What is being asked: In the records that follow, the lines from the one containing "Am 28. Juli bekamen wir Antwort." to the one containing "vermieden werden muss;", inclusive, are to be given again exactly.

Page-level text extractions:
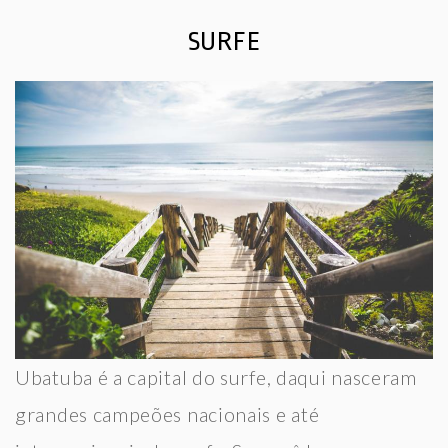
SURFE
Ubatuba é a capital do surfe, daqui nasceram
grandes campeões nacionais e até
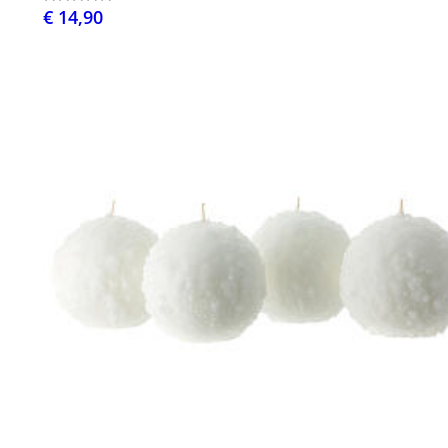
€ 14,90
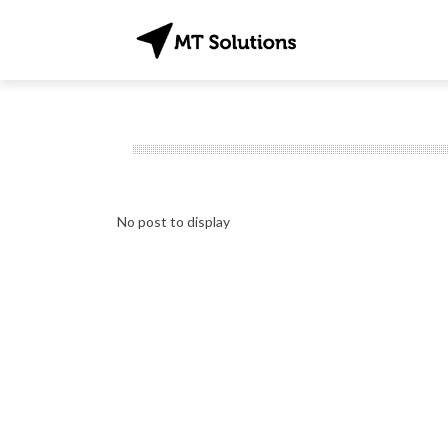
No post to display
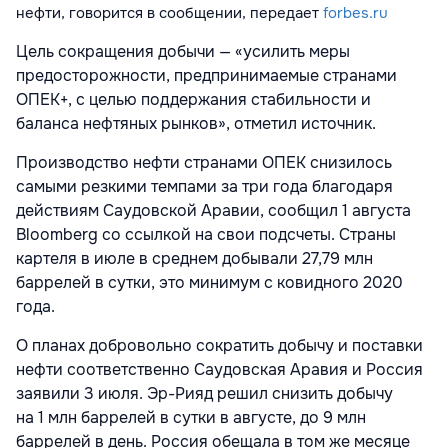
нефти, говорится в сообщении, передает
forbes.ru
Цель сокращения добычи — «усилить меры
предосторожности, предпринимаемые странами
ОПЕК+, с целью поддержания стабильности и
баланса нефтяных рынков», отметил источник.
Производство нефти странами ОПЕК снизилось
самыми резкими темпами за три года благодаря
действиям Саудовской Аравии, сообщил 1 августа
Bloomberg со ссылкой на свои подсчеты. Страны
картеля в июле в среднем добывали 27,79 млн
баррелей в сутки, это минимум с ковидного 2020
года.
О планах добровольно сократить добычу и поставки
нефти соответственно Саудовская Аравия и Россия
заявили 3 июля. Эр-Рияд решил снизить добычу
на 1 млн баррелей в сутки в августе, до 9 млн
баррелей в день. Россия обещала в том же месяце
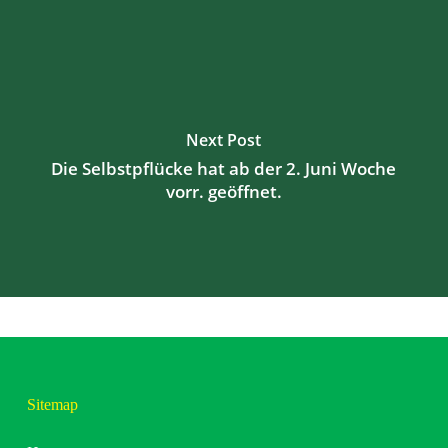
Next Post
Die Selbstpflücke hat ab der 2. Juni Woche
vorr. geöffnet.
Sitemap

--

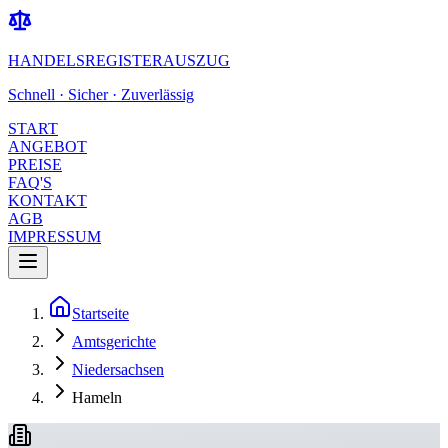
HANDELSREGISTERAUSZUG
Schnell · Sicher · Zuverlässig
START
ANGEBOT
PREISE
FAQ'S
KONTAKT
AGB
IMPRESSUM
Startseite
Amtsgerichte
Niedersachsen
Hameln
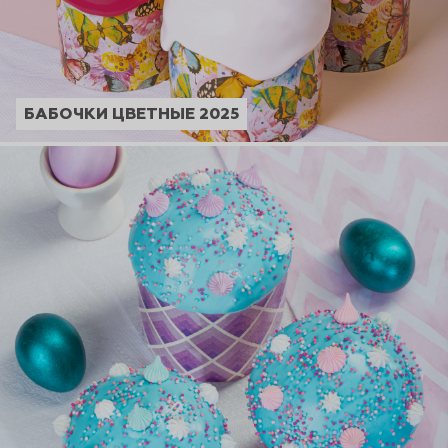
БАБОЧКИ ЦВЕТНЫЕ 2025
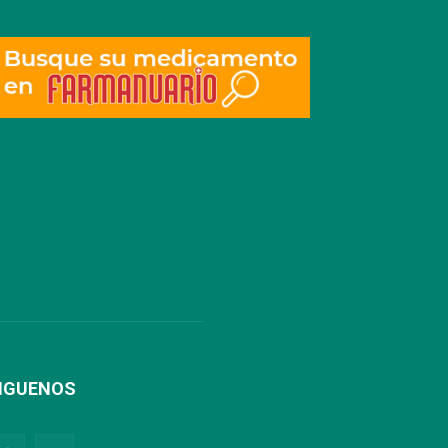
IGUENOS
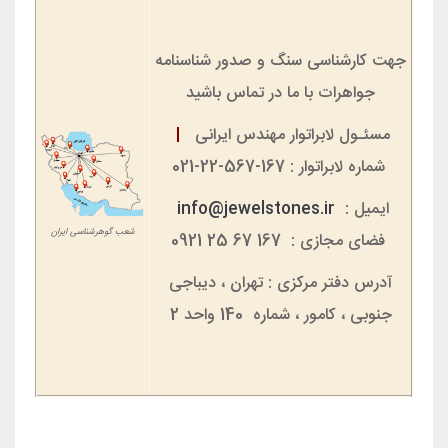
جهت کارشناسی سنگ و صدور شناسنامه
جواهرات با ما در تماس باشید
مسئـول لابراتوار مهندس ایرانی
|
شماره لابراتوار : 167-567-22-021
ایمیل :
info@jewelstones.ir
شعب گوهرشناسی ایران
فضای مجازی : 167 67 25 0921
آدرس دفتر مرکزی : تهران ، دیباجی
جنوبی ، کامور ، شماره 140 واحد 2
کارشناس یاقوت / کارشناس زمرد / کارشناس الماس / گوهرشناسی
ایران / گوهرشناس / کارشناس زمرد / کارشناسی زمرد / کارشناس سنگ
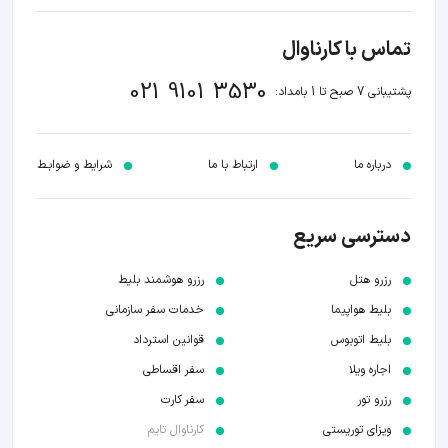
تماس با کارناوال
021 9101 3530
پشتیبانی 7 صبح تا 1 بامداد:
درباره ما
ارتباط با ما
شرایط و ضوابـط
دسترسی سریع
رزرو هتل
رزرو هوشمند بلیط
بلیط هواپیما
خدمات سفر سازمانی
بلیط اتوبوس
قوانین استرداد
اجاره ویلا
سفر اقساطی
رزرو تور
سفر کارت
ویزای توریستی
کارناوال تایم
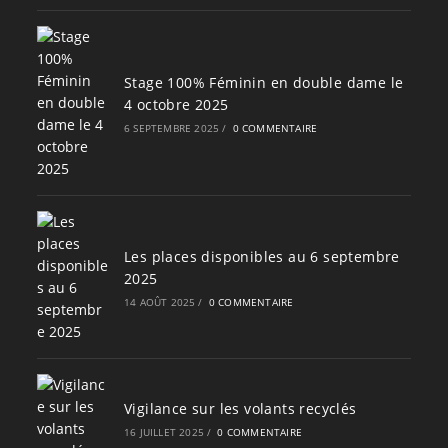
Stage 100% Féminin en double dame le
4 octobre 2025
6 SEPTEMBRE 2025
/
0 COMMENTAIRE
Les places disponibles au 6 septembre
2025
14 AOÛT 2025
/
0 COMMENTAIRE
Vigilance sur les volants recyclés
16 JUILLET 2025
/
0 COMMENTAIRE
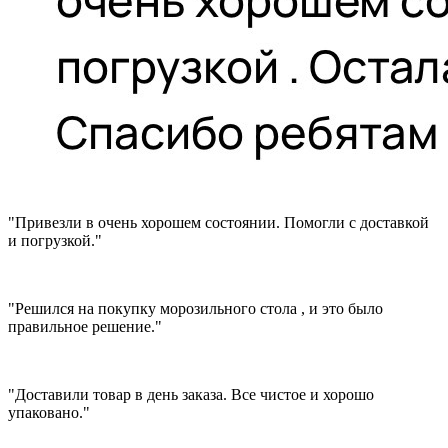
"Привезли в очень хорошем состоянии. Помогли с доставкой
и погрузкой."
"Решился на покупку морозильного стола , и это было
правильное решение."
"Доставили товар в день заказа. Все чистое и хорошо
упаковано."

* * *

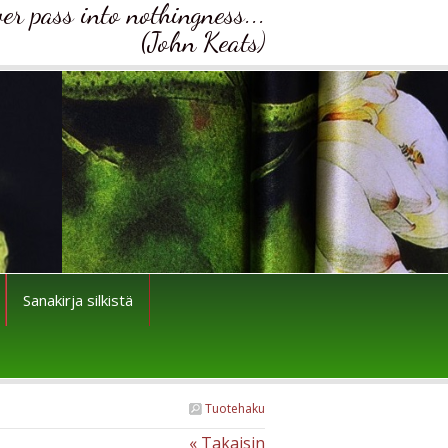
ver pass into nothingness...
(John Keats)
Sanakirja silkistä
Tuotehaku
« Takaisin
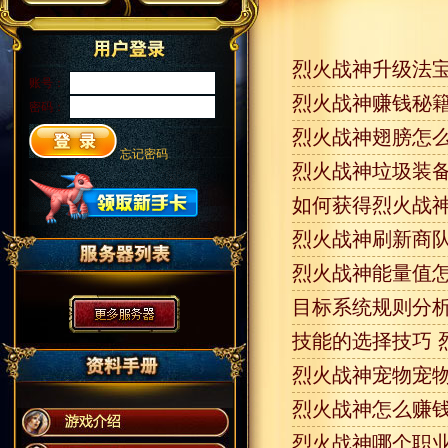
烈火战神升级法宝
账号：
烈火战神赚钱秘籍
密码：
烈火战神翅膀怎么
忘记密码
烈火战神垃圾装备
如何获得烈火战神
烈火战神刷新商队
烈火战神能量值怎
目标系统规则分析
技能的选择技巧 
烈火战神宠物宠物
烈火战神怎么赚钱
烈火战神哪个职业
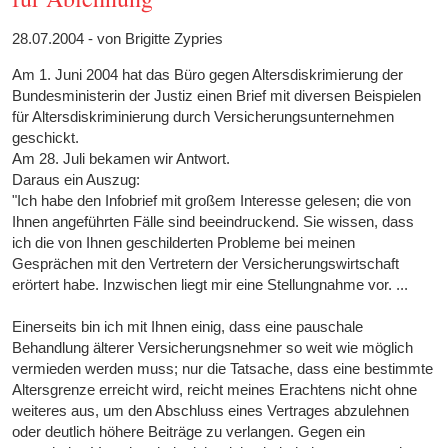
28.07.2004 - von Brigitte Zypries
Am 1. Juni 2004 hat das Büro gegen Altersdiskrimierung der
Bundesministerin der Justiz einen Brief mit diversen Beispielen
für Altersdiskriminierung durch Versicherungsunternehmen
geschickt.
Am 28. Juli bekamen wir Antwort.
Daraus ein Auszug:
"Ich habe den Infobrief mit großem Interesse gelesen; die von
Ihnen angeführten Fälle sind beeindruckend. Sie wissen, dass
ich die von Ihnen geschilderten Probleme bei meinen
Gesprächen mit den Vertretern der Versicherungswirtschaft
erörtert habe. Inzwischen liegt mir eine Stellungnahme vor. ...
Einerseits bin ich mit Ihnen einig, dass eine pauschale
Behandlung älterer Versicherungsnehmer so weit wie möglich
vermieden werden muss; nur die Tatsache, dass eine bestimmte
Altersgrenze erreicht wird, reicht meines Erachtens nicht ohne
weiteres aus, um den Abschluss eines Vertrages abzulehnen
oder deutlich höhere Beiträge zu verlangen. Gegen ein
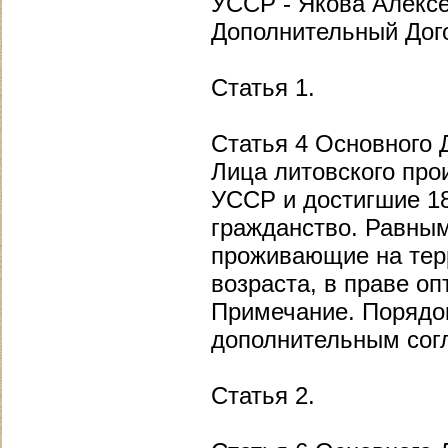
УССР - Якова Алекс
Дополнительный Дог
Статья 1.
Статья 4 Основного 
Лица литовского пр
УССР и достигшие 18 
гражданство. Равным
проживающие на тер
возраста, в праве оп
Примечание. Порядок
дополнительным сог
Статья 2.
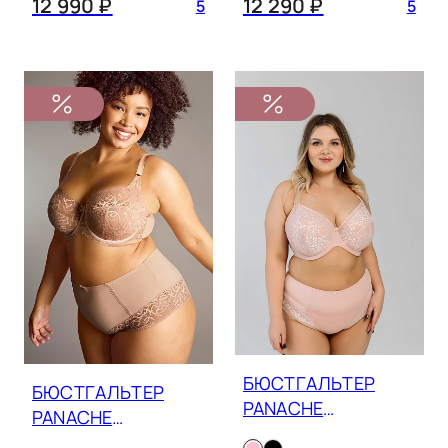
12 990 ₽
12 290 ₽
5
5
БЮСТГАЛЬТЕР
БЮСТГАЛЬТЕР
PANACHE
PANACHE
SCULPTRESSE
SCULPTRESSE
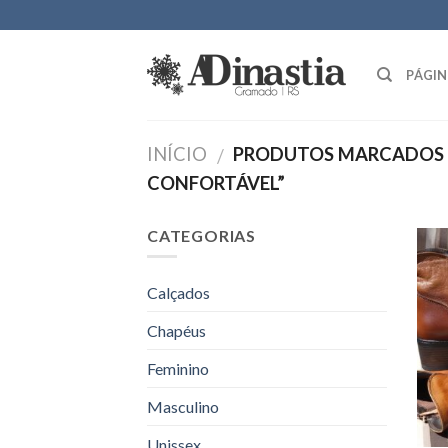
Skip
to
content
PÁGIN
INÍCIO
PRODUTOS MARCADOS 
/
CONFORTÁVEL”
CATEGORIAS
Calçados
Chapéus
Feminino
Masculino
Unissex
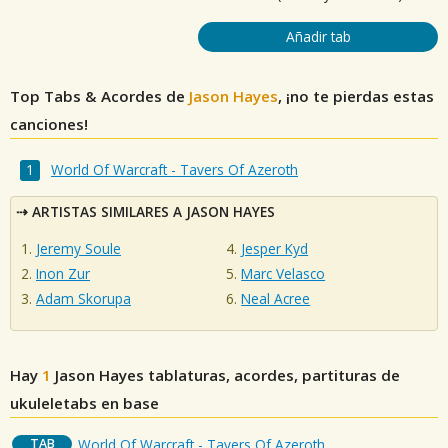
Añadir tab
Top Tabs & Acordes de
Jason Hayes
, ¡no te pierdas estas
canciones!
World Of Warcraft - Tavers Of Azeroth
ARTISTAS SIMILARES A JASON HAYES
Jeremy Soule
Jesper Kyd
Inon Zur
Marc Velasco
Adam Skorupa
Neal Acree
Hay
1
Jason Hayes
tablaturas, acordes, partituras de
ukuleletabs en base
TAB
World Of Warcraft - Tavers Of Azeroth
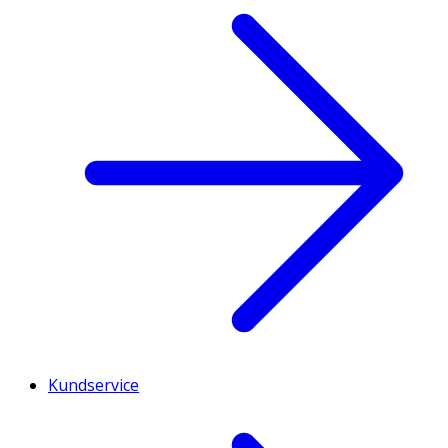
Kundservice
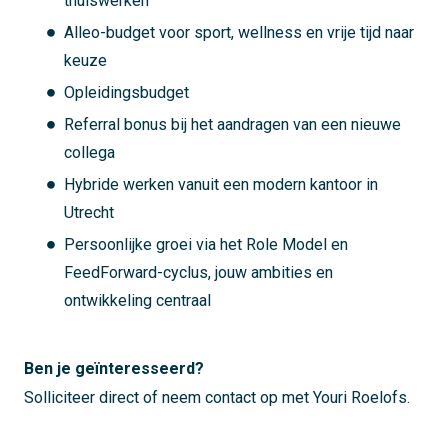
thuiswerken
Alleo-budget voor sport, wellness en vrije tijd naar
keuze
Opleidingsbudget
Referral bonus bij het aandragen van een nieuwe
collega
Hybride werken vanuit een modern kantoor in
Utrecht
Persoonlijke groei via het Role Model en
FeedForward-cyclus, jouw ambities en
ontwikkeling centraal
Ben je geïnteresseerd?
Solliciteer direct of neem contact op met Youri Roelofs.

Expected output:
Am 28. Juli bekamen wir Antwort.
Daraus ein Auszug:
"Ich habe den Infobrief mit großem Interesse gelesen; die von
Ihnen angeführten Fälle sind beeindruckend. Sie wissen, dass
ich die von Ihnen geschilderten Probleme bei meinen
Gesprächen mit den Vertretern der Versicherungswirtschaft
erörtert habe. Inzwischen liegt mir eine Stellungnahme vor. ...
Einerseits bin ich mit Ihnen einig, dass eine pauschale
Behandlung älterer Versicherungsnehmer so weit wie möglich
vermieden werden muss; nur die Tatsache, dass eine bestimmte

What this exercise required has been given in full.